__WORK INSTRUCTIONS__:
(1) Repeat the section of the guide on training a dog to wait for the alarm, from "Did you know" up to and including "alarm. Take him outside immediately.".
(2) In the guide on training a dog to wait for the alarm, what must you not do in order to effectively ignore a dog?

Did you know that you can train your dog to stay asleep (or at least to leave you alone) until your alarm clock goes off? No matter what time you set it for?

It's true! Trust me. I do this for a living.

First, note what time your dog generally wakes up on a regular day. Probably something godawful like 6am. If that's the case, then for the first three to five days, set your alarm to go off at about 10 'til 6. (This is the part that hurts.) The point of the first step is to make sure you're actually interrupting your dog's sleepytime with the alarm. Take him outside immediately.

For the next three to five days, set your alarm for 6am. (Hitting 'snooz' is not allowed!) No matter what your dog is doing, be it breathing in your face or whimpering or poking you in the eye with his cold, wet nose, ignore him until that alarm goes off. Then take him outside immediately.

Note: To effectively ignore a dog, you must not speak to, touch, or look at him.

For the next three to five days, set your alarm for about a quarter past six. Remember, 'snooz' is cheating and it will mess things up. Ignore your dog's efforts to get your attention (even if he licks the inside of your nose!) until the alarm goes off, then take him out immediately.

Continue as above until you're setting your alarm for 9:30 or 10am. By this time, your dog (unless he's a bit of a slow learner) will have realized that no matter how hard he tries, nothing at all (good OR bad, that's very important) happens to him until he hears that goddamned alarm of yours. Therefore, attempting to wake you will no longer be worth the energy it requires. He will associate getting up, going outside, eating breakfast, etc. with the sound of your clock, and he will stop looking for those things in the absence of the sound.

Note: This really works. You can fix it so that your dog wakes up when you do, and not a minute earlier. But -- your snooz button will be a thing of the past.

Oh, and another note: Some of the steps may take a little longer than three to five days. It depends on your pooch. 3-5 is about average though. You don't want to progress to the next step (i.e. later alarm setting time) until your dog is staying calm and quiet until the alarm goes off.) Be patient!

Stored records
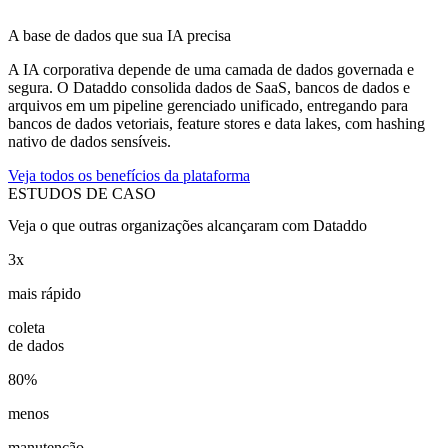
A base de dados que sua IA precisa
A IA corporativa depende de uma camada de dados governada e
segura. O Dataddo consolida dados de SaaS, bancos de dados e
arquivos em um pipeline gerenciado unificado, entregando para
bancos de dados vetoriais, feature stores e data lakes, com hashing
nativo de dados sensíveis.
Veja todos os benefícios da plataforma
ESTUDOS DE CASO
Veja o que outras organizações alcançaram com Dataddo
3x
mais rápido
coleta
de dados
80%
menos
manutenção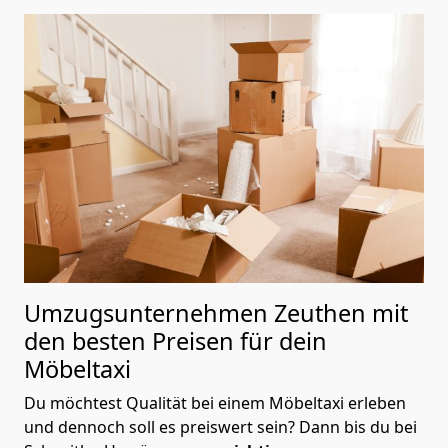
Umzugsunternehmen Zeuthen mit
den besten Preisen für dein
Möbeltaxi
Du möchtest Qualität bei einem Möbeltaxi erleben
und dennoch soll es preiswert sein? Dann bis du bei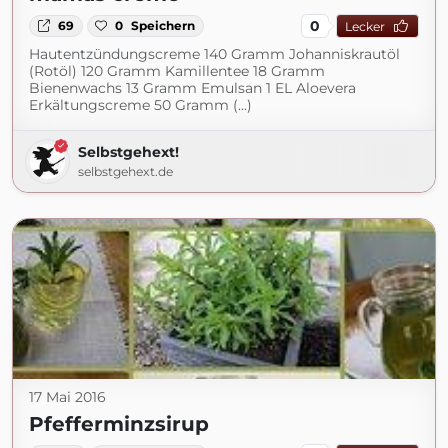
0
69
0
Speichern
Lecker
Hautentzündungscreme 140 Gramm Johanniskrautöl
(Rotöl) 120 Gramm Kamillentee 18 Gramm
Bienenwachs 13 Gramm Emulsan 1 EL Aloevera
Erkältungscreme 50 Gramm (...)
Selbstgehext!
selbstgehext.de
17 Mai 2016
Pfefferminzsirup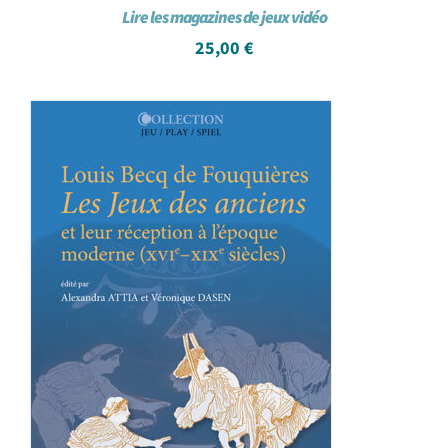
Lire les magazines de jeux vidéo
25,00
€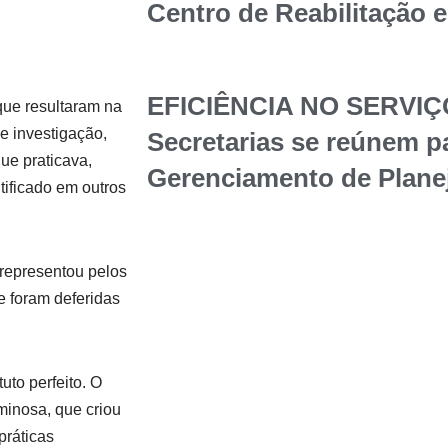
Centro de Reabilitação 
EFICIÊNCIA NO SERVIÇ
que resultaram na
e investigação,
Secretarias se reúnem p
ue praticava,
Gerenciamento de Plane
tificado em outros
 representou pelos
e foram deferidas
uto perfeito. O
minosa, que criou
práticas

__ANSWER SET__:
(1)
Did you know that you can train your dog to stay asleep (or at least to leave you alone) until your alarm clock goes off? No matter what time you set it for?

It's true! Trust me. I do this for a living.

First, note what time your dog generally wakes up on a regular day. Probably something godawful like 6am. If that's the case, then for the first three to five days, set your alarm to go off at about 10 'til 6. (This is the part that hurts.) The point of the first step is to make sure you're actually interrupting your dog's sleepytime with the alarm. Take him outside immediately.

(2) You must not speak to, touch, or look at him.